Soak in the Healing Waters of the Blue Lagoon Geothermal Spa
This is one of the most famous sites in Iceland and is the country's most visited attraction. A few hours soaking in the healing, silica-infused waters of the Blue Lagoon will rejuvenate you. Relaxing amid the turquoise blue and volcanic black scenery of this man-made geothermal spa will be just what you need after nearly a week of traveling. Get a massage or another body treatment or simply chill out as you watch the steam rise from the warm water into the frosty winter air.
Don't worry; you can enter the lagoon from indoors. I don't know about you, but being outdoors in a swimsuit in the middle of winter on a Nordic island that borders the Arctic Circle isn't exactly my idea of a good time. But if you do choose to embrace your inner polar bear, feel free to go full Icelander and walk out to the pool. Don't say that I didn't warn you though; bathing etiquette requires that you shower before entering. You could turn into a shivering Icelandic popsicle before you reach the water.
Explore Snaefellsnes Peninsula and Kirkjufell Mountain
About two hours north of Reykjavik is Snaefellsnes peninsula. This is the one you've seen in that iconic photo of Iceland that has the mighty pointy-yet-rounded mountain in the background with cascades flowing into the waters below. In the colder months, these waters freeze, and you are left with a snow-covered landscape that evokes something out of a wintery dream.
Game of Thrones fans will no doubt recognize the majestic Kirkjufell mountain from seasons six and seven of the popular HBO series. If you recall, the Hound had a vision of the White Walkers making their ghostly march past a “mountain shaped like an arrowhead”. Jon Snow & Co spot this famous Icelandic mountain while traveling north of the Wall on their quest to find the army of the dead. Pretty spooky (and cool), right? Fear not, dear readers. We promise that you won’t run into the Night King in Iceland. Although according to urban legend, there are some rogue polar bears running around our little island.

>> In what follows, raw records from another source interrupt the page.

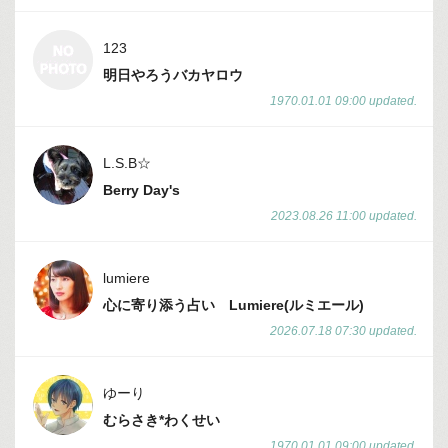
123
明日やろうバカヤロウ
1970.01.01 09:00 updated.
L.S.B☆
Berry Day's
2023.08.26 11:00 updated.
lumiere
心に寄り添う占い Lumiere(ルミエール)
2026.07.18 07:30 updated.
ゆーり
むらさき*わくせい
1970.01.01 09:00 updated.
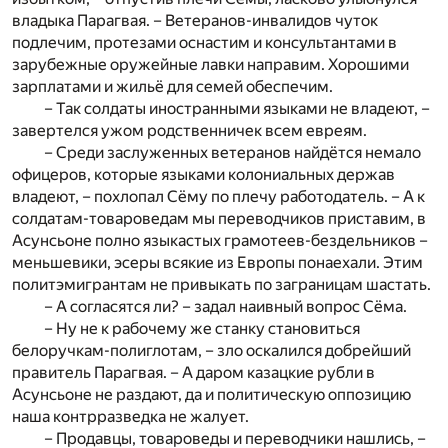
владыка Парагвая. – Ветеранов-инвалидов чуток
подлечим, протезами оснастим и консультантами в
зарубежные оружейные лавки направим. Хорошими
зарплатами и жильё для семей обеспечим.
– Так солдаты иностранными языками не владеют, –
завертелся ужом родственничек всем евреям.
– Среди заслуженных ветеранов найдётся немало
офицеров, которые языками колониальных держав
владеют, – похлопал Сёму по плечу работодатель. – А к
солдатам-товароведам мы переводчиков приставим, в
Асунсьоне полно языкастых грамотеев-бездельников –
меньшевики, эсеры всякие из Европы понаехали. Этим
политэмигрантам не привыкать по заграницам шастать.
– А согласятся ли? – задал наивный вопрос Сёма.
– Ну не к рабочему же станку становиться
белоручкам-полиглотам, – зло оскалился добрейший
правитель Парагвая. – А даром казацкие рубли в
Асунсьоне не раздают, да и политическую оппозицию
наша контрразведка не жалует.
– Продавцы, товароведы и переводчики нашлись, –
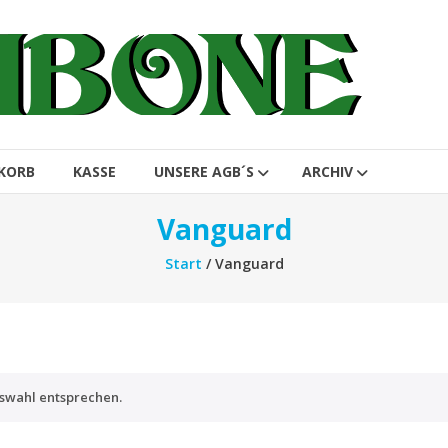
KORB
KASSE
UNSERE AGB´S
ARCHIV
Vanguard
Start
/ Vanguard
swahl entsprechen.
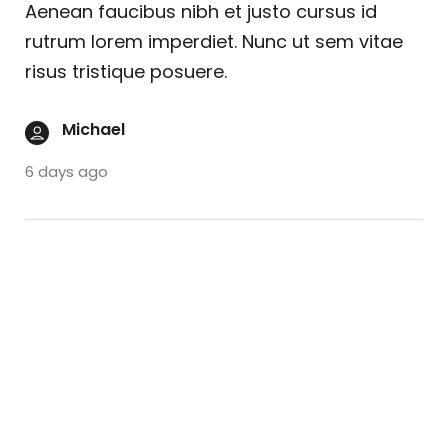
Aenean faucibus nibh et justo cursus id
rutrum lorem imperdiet. Nunc ut sem vitae
risus tristique posuere.
Michael
6 days ago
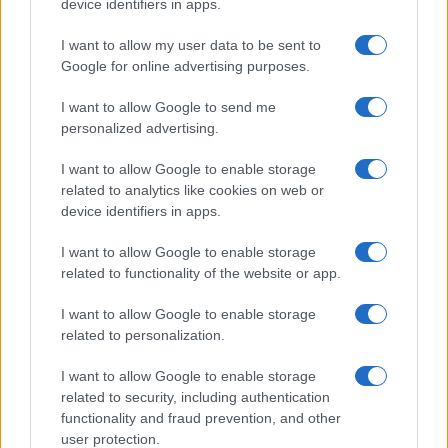
device identifiers in apps.
I want to allow my user data to be sent to
Google for online advertising purposes.
I want to allow Google to send me
personalized advertising.
Cómo reaccionan los animales durante un eclipse
I want to allow Google to enable storage
solar total
related to analytics like cookies on web or
Lucía Fernández · 3 Ago 2026
device identifiers in apps.
I want to allow Google to enable storage
related to functionality of the website or app.
MÁS LEÍDOS
I want to allow Google to enable storage
1
Guía sobre el crecimiento y cuidado del border collie
related to personalization.
I want to allow Google to enable storage
2
Qué hacer si un gato se rompe el espolón: consejos
related to security, including authentication
útiles
functionality and fraud prevention, and other
3
Descubre los nuevos Mini Sticks de GimCat para gatos
user protection.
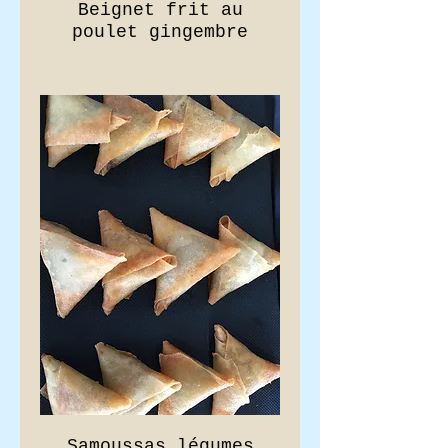
Beignet frit au
Samoussas légumes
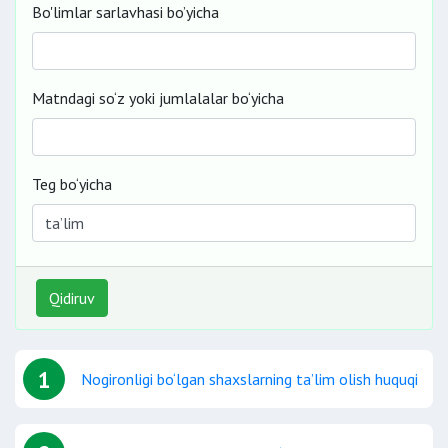
Bo'limlar sarlavhasi bo’yicha
Matndagi so‘z yoki jumlalalar bo‘yicha
Teg bo‘yicha
Qidiruv
1
Nogironligi bo‘lgan shaxslarning ta’lim olish huquqi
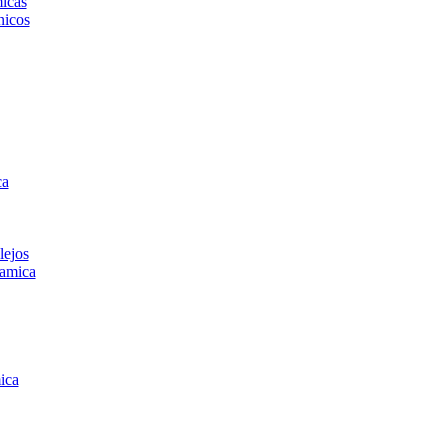
icas
icos
ca
lejos
amica
ica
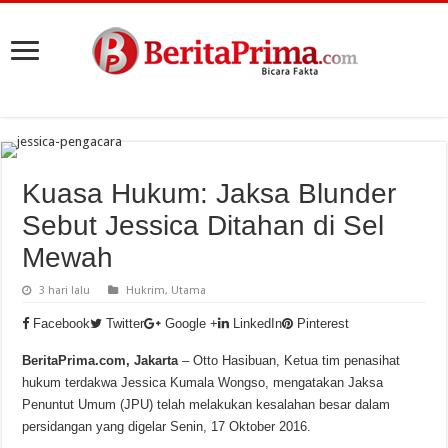
Kuasa Hukum: Jaksa Blunder
Sebut Jessica Ditahan di Sel
Mewah
3 hari lalu
Hukrim
,
Utama
Facebook
Twitter
Google +
LinkedIn
Pinterest
BeritaPrima.com, Jakarta
– Otto Hasibuan, Ketua tim penasihat
hukum terdakwa Jessica Kumala Wongso, mengatakan Jaksa
Penuntut Umum (JPU) telah melakukan kesalahan besar dalam
persidangan yang digelar Senin, 17 Oktober 2016.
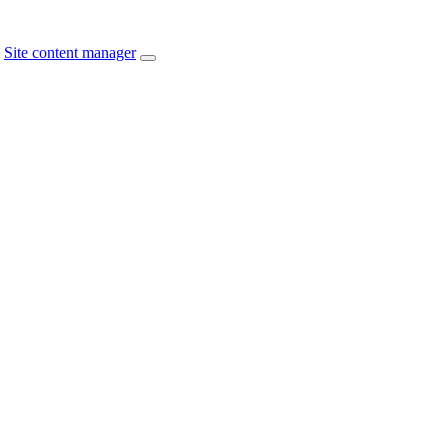
Site content manager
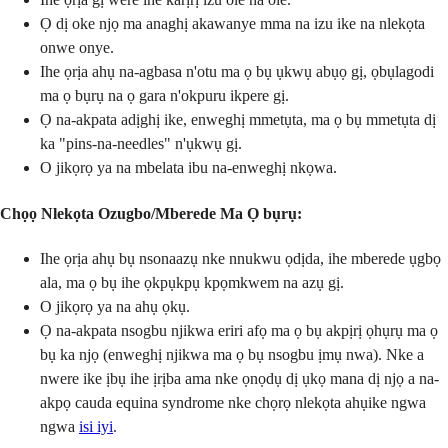
Ọ dị oke njọ ma anaghị akawanye mma na izu ike na nlekọta
onwe onye.
Ihe ọrịa ahụ na-agbasa n'otu ma ọ bụ ụkwụ abụọ gị, ọbụlagodi
ma ọ bụrụ na ọ gara n'okpuru ikpere gị.
Ọ na-akpata adịghị ike, enweghị mmetụta, ma ọ bụ mmetụta dị
ka "pins-na-needles" n'ụkwụ gị.
O jikọrọ ya na mbelata ibu na-enweghị nkọwa.
Chọọ Nlekọta Ozugbo/Mberede Ma Ọ bụrụ:
Ihe ọrịa ahụ bụ nsonaazụ nke nnukwu ọdịda, ihe mberede ụgbọ
ala, ma ọ bụ ihe ọkpụkpụ kpọmkwem na azụ gị.
O jikọrọ ya na ahụ ọkụ.
Ọ na-akpata nsogbu njikwa eriri afọ ma ọ bụ akpịrị ọhụrụ ma ọ
bụ ka njọ (enweghị njikwa ma ọ bụ nsogbu ịmụ nwa). Nke a
nwere ike ịbụ ihe ịrịba ama nke ọnọdụ dị ụkọ mana dị njọ a na-
akpọ cauda equina syndrome nke chọrọ nlekọta ahụike ngwa
ngwa
isi iyi
.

Iceland in Winter: 5-day Itinerary - Day 5
You’ve seen and done a lot during these last 5 days (including dodging White Walkers, which as Samwell Tarly can tell you is no small feat). While you haven't seen everything that Iceland has to offer, you've certainly covered many of the highlights and have visited almost everything there is to see in the south. Maybe next time you visit, you can spend some time in the North and explore the Diamond Circle. There's also the possibility of visiting during the summer, when the Midnight Sun, warmer temperatures, and outdoor festivals completely transform the country. Planning a vacation to Iceland in June, July, or August is a completely different experience than visiting during the months of December, January, or February. Who knows, maybe we'll be seeing you again sooner than you thought.